Na categoria de gelados, sem dúvida mais "processados", produtos com baixo teor de gordura e longas listas de ingredientes, mas menos calorias de marcas como Halo Top, Enlightened e Arctic Zero estão conquistando os consumidores.

Tudo isso serve como um lembrete de que os consumidores têm diferentes preocupações dependendo da categoria e dependendo da ocasião de uso, e que gosto, estados de necessidade emocional e outros fatores são tão importantes quanto a nutrição e a sustentabilidade na tomada de decisões, disse Ziemnisky.

“As vendas de leite com chocolate estão a crescer tanto por causa do sabor, mas também como uma bebida de recuperação. A Fairlife que responde à procura por mais proteína e menos açúcar e atingiu US $ 250 milhões em vendas no ano passado.”

Em vez de se concentrar obstinadamente em fazer parar o declínio das vendas de leite comum, a nova campanha "Undeniably Dairy" abrange uma ampla gama de categorias de lácteos que refletem a mudança nos padrões alimentares.

"Há muito mais leite do que apenas o branco, por isso estamos realmente empenhados em atender aos estilos de vida em evolução dos consumidores".

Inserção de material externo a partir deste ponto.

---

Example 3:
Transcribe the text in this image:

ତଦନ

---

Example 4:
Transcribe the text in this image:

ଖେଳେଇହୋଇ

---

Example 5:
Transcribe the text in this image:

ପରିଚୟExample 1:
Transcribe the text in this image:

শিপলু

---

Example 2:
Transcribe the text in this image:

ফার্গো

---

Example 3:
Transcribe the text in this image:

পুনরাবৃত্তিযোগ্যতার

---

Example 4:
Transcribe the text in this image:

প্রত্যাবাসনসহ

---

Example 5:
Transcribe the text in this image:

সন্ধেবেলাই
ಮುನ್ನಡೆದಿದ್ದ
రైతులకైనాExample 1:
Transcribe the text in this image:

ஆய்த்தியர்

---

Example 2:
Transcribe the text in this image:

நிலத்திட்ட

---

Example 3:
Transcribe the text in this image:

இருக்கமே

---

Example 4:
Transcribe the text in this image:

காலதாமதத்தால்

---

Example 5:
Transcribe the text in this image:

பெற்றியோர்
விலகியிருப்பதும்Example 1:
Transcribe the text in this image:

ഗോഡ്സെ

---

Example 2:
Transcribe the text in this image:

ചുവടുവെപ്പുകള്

Lácteos versus 'leite' à base de vegetais

Questionado sobre os desafios específicos na categoria de leite fluido, onde o leite está perdendo terreno para leite de amêndoas, caju, coco e outras alternativas à base de plantas, o diretor científico da National Dairy Council, Greg Miller, disse: “Há muita desinformação na internet sobre nutrição e saúde e as vozes mais altas parecem estar vindo da arena vegan. Isso é lamentável, porque os consumidores não percebem que um copo de leite tem 8g de proteína, enquanto um copo de leite de amêndoa tem 1g. A soja tem mais proteína, mas as suas vendas disso estão a diminuir.  O leite também contém outros nutrientes que as bebidas à base de plantas não têm, e mesmo quando as fortificam, apenas adicionam cálcio e vitamina D, enquanto o leite contém potássio, iodo, fósforo e vitaminas B2 e B12, além de cálcio [encontrado naturalmente no leite] e vitamina D [que é adicionado ao leite]. Também sabemos que o cálcio nas bebidas à base de plantas não é tão bem absorvido ”.

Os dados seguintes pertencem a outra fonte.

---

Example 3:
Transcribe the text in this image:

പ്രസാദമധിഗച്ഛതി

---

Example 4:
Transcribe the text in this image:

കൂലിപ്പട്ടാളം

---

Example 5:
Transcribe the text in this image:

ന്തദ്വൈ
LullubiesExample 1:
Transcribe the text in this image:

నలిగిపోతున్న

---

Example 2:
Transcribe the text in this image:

Questionado por que a proteína era tão importante, dado que a maioria dos americanos já tem o suficiente, ele disse: “As recomendações atuais de proteína baseiam-se em necessidades mínimas, mas dados mais recentes indicam que precisamos de ingestão mais alta, especialmente à medida que envelhecemos e começamos a perder massa corporal, portanto a ingestão ótima é maior do que a recomendada atualmente. A outra coisa que eu diria é que a qualidade da proteína em bebidas à base de vegetais não é a mesma proteína completa que se obtém no leite de vaca. ”

Crianças e leite de vaca

Quanto às crianças, disse ele, alguns especialistas em nutrição infantil, como a Canadian Pediatric Society, também começaram a alertar os pais que podem não estar cientes de que nem todas as opções de leite à base de plantas são equivalentes à nutrição do leite.

“Os profissionais de saúde continuam a recomendar que as crianças recebam leite suficiente  e a Academia Americana de Pediatria está a impulsionar o consumo de leite com as refeições e a água no meio”.

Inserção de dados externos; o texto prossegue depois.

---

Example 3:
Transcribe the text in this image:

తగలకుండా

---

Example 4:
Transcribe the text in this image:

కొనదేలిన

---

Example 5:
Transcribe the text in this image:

Dado que dados epidemiológicos - como os que saíram dos Adventist Health Studies - sugerem que as pessoas com uma dieta vegan (sem carne ou laticínios) têm os melhores resultados de saúde de todos, estamos exagerando a importância dos lácteos na dieta?

Não, insistiu Miller, que argumentou que muitas evidências sugerem que "muitos vegans têm menor densidade mineral óssea", e que todos os participantes do Adventist Health Studies tinham estilos de vida mais saudáveis do que o resto da população (fumavam e bebiam menos, mais desporto e comiam melhor) e que para muitos americanos, particularmente crianças, os laticínios são uma fonte essencial de micronutrientes. As informações são do Dairy Reporter.